#### Information provided

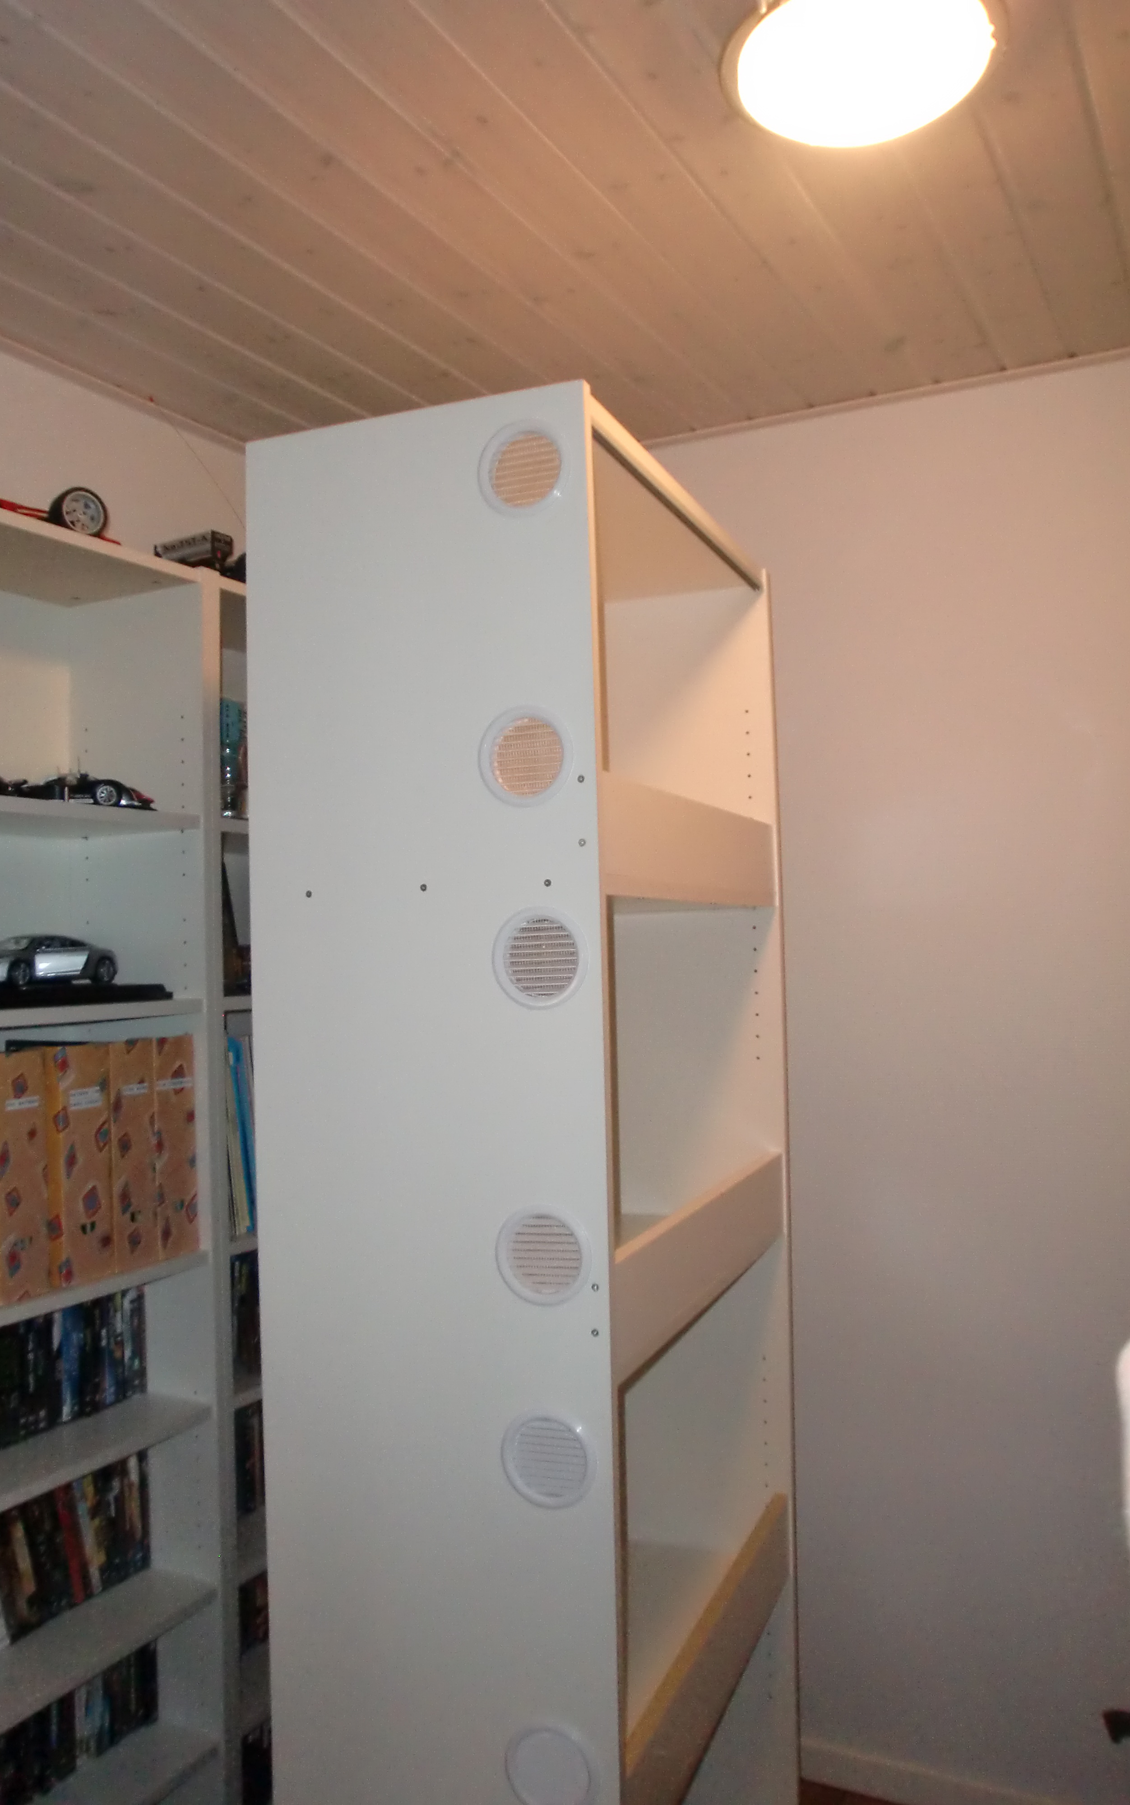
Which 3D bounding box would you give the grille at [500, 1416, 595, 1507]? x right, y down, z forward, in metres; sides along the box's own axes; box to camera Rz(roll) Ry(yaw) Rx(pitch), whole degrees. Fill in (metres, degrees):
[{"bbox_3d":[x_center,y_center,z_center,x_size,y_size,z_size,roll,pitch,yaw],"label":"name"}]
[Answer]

########

## Exercise description
Set the pictures aside and transcribe the data above exactly.

## Solved exercise
Which 3D bounding box would you give the grille at [500, 1416, 595, 1507]? x right, y down, z forward, in metres; sides along the box's own axes; box to camera Rz(roll) Ry(yaw) Rx(pitch), whole degrees. Fill in (metres, degrees):
[{"bbox_3d":[x_center,y_center,z_center,x_size,y_size,z_size,roll,pitch,yaw],"label":"name"}]
[Answer]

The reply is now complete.